## Aim of the task
Can you turn every one of the records below into a numbered list, dropping any blank lines?

(Stored entries)
= = = =

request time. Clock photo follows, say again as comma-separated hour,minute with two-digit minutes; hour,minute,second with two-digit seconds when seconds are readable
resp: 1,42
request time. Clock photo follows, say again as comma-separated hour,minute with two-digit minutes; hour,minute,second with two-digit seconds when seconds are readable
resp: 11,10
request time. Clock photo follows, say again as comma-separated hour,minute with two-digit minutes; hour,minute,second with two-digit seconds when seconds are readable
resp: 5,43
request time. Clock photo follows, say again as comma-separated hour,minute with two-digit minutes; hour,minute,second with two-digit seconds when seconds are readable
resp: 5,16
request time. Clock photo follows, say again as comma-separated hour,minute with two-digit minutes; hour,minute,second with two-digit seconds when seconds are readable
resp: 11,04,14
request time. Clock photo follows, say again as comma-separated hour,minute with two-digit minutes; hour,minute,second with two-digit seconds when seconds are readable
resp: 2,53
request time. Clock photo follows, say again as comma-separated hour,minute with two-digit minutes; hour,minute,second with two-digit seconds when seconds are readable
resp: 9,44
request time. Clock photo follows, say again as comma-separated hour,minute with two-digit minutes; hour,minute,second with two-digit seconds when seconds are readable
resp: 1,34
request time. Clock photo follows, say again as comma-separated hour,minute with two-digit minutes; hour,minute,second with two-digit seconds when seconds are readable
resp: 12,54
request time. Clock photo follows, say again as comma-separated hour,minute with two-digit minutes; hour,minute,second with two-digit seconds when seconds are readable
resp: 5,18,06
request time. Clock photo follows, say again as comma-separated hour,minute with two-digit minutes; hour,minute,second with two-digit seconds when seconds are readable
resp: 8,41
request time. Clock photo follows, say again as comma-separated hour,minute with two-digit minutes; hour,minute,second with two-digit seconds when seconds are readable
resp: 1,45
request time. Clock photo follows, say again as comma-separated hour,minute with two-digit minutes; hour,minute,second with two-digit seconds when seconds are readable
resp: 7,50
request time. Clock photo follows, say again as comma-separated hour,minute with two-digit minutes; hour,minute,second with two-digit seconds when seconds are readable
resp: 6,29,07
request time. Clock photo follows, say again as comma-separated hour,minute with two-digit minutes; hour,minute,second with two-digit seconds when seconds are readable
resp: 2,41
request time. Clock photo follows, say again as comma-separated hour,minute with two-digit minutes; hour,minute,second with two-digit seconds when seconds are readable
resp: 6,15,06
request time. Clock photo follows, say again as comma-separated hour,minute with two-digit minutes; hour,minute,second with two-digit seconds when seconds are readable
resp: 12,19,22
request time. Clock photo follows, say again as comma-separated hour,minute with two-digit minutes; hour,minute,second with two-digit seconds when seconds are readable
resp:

= = = =

## Task result
1. request time. Clock photo follows, say again as comma-separated hour,minute with two-digit minutes; hour,minute,second with two-digit seconds when seconds are readable
2. resp: 1,42
3. request time. Clock photo follows, say again as comma-separated hour,minute with two-digit minutes; hour,minute,second with two-digit seconds when seconds are readable
4. resp: 11,10
5. request time. Clock photo follows, say again as comma-separated hour,minute with two-digit minutes; hour,minute,second with two-digit seconds when seconds are readable
6. resp: 5,43
7. request time. Clock photo follows, say again as comma-separated hour,minute with two-digit minutes; hour,minute,second with two-digit seconds when seconds are readable
8. resp: 5,16
9. request time. Clock photo follows, say again as comma-separated hour,minute with two-digit minutes; hour,minute,second with two-digit seconds when seconds are readable
10. resp: 11,04,14
11. request time. Clock photo follows, say again as comma-separated hour,minute with two-digit minutes; hour,minute,second with two-digit seconds when seconds are readable
12. resp: 2,53
13. request time. Clock photo follows, say again as comma-separated hour,minute with two-digit minutes; hour,minute,second with two-digit seconds when seconds are readable
14. resp: 9,44
15. request time. Clock photo follows, say again as comma-separated hour,minute with two-digit minutes; hour,minute,second with two-digit seconds when seconds are readable
16. resp: 1,34
17. request time. Clock photo follows, say again as comma-separated hour,minute with two-digit minutes; hour,minute,second with two-digit seconds when seconds are readable
18. resp: 12,54
19. request time. Clock photo follows, say again as comma-separated hour,minute with two-digit minutes; hour,minute,second with two-digit seconds when seconds are readable
20. resp: 5,18,06
21. request time. Clock photo follows, say again as comma-separated hour,minute with two-digit minutes; hour,minute,second with two-digit seconds when seconds are readable
22. resp: 8,41
23. request time. Clock photo follows, say again as comma-separated hour,minute with two-digit minutes; hour,minute,second with two-digit seconds when seconds are readable
24. resp: 1,45
25. request time. Clock photo follows, say again as comma-separated hour,minute with two-digit minutes; hour,minute,second with two-digit seconds when seconds are readable
26. resp: 7,50
27. request time. Clock photo follows, say again as comma-separated hour,minute with two-digit minutes; hour,minute,second with two-digit seconds when seconds are readable
28. resp: 6,29,07
29. request time. Clock photo follows, say again as comma-separated hour,minute with two-digit minutes; hour,minute,second with two-digit seconds when seconds are readable
30. resp: 2,41
31. request time. Clock photo follows, say again as comma-separated hour,minute with two-digit minutes; hour,minute,second with two-digit seconds when seconds are readable
32. resp: 6,15,06
33. request time. Clock photo follows, say again as comma-separated hour,minute with two-digit minutes; hour,minute,second with two-digit seconds when seconds are readable
34. resp: 12,19,22
35. request time. Clock photo follows, say again as comma-separated hour,minute with two-digit minutes; hour,minute,second with two-digit seconds when seconds are readable
36. resp:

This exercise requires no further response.